Savills has reported a £7.7m pretax loss for the year to 31 December, down from a profit of £85.5m last year amid a property market that has fallen to “unprecedented” lows.


 


The agent’s underlying profits – excluding exceptional items and impairments – fell 60% to £33.2m.


 


It said revenue was marginally lower in the year, at £568.5m, down from £650.5m.


 


In the UK, the company’s commercial transactional businesses fell 35% to £51.9m and underlying profit before tax fell 56% to £7.8m (2007: £17.7m). 


 


Savills said it had made cost savings of £22m during 2008, partly due to redundancies, office closures and tighter control of overheads.


 


Jeremy Helsby, group chief executive of Savills, said: “This is a resilient performance in unprecedented global property markets. Today’s results demonstrate the strength of our business model and ability to deliver value for shareholders in both strong and weak markets.

◆ ◆ ◆ ◆ ◆

◆ WRITTEN REQUEST 1
Type out the Savills results report again, word for word.
The rows are unrelated to the Savills results report.

◆ EXCERPTED RECORDS
◆ ◆ ◆ ◆ ◆

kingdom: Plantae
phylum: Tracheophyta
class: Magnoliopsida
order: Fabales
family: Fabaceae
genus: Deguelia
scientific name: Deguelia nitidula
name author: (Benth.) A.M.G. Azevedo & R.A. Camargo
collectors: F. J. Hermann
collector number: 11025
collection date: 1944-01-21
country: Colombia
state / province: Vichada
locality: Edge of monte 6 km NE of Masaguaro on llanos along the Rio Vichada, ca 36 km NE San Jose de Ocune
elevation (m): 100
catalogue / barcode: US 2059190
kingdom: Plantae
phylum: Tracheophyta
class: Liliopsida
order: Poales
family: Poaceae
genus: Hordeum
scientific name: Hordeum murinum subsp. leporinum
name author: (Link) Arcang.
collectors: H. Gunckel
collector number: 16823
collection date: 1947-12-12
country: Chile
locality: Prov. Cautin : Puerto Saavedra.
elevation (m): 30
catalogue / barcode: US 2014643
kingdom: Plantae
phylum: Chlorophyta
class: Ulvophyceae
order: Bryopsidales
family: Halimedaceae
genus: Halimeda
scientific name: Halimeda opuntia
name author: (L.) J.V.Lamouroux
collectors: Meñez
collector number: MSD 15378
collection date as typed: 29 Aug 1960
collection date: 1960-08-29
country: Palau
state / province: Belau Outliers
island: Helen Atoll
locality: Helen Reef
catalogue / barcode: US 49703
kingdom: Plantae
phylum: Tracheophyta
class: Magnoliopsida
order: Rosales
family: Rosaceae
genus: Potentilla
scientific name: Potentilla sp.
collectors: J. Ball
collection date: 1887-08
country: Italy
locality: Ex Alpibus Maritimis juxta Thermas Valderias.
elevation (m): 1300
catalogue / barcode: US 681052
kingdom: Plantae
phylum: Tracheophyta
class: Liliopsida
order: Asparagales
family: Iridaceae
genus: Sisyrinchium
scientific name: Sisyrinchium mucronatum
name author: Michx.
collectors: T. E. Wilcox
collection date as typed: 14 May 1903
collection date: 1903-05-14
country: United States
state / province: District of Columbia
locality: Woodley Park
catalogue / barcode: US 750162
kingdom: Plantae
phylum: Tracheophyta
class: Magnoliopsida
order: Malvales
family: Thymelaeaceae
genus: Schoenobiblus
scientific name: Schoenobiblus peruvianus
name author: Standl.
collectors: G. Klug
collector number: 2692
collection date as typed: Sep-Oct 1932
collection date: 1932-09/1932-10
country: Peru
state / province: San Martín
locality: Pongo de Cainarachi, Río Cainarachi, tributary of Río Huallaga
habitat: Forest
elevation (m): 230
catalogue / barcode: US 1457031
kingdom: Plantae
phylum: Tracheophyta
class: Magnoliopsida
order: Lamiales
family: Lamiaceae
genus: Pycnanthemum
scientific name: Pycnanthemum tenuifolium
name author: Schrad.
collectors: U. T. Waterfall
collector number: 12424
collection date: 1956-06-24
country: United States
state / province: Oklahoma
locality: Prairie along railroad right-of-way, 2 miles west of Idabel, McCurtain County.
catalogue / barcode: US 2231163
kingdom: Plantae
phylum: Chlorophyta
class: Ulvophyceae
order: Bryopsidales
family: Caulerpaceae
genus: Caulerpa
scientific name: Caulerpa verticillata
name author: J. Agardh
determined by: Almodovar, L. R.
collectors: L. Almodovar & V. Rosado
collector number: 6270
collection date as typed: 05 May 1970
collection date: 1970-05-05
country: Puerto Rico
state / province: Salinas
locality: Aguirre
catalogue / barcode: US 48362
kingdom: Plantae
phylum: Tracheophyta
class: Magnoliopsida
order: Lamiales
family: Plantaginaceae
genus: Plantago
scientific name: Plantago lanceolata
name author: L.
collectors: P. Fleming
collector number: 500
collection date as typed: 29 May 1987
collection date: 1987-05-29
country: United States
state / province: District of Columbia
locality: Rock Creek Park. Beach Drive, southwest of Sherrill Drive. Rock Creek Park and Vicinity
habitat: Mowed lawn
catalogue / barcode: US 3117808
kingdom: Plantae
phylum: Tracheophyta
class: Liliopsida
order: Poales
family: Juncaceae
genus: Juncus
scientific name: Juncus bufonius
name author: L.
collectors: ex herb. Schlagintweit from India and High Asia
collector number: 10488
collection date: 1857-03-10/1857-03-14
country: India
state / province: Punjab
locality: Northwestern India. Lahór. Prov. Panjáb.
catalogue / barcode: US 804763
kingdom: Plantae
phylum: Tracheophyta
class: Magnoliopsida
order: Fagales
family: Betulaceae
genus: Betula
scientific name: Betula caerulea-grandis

◆ ◆ ◆ ◆ ◆

◆ WRITTEN REQUEST 2
In the rows, rewrite the lines from the one with "collector number: 6270" up to and including the one with "collector number: 10488", replacing "locality" with "place" and leaving everything else unchanged. Give only those lines.

◆ EXERCISE RESULT 1
Savills has reported a £7.7m pretax loss for the year to 31 December, down from a profit of £85.5m last year amid a property market that has fallen to “unprecedented” lows.


 


The agent’s underlying profits – excluding exceptional items and impairments – fell 60% to £33.2m.


 


It said revenue was marginally lower in the year, at £568.5m, down from £650.5m.


 


In the UK, the company’s commercial transactional businesses fell 35% to £51.9m and underlying profit before tax fell 56% to £7.8m (2007: £17.7m). 


 


Savills said it had made cost savings of £22m during 2008, partly due to redundancies, office closures and tighter control of overheads.


 


Jeremy Helsby, group chief executive of Savills, said: “This is a resilient performance in unprecedented global property markets. Today’s results demonstrate the strength of our business model and ability to deliver value for shareholders in both strong and weak markets.

◆ EXERCISE RESULT 2
collector number: 6270
collection date as typed: 05 May 1970
collection date: 1970-05-05
country: Puerto Rico
state / province: Salinas
place: Aguirre
catalogue / barcode: US 48362
kingdom: Plantae
phylum: Tracheophyta
class: Magnoliopsida
order: Lamiales
family: Plantaginaceae
genus: Plantago
scientific name: Plantago lanceolata
name author: L.
collectors: P. Fleming
collector number: 500
collection date as typed: 29 May 1987
collection date: 1987-05-29
country: United States
state / province: District of Columbia
place: Rock Creek Park. Beach Drive, southwest of Sherrill Drive. Rock Creek Park and Vicinity
habitat: Mowed lawn
catalogue / barcode: US 3117808
kingdom: Plantae
phylum: Tracheophyta
class: Liliopsida
order: Poales
family: Juncaceae
genus: Juncus
scientific name: Juncus bufonius
name author: L.
collectors: ex herb. Schlagintweit from India and High Asia
collector number: 10488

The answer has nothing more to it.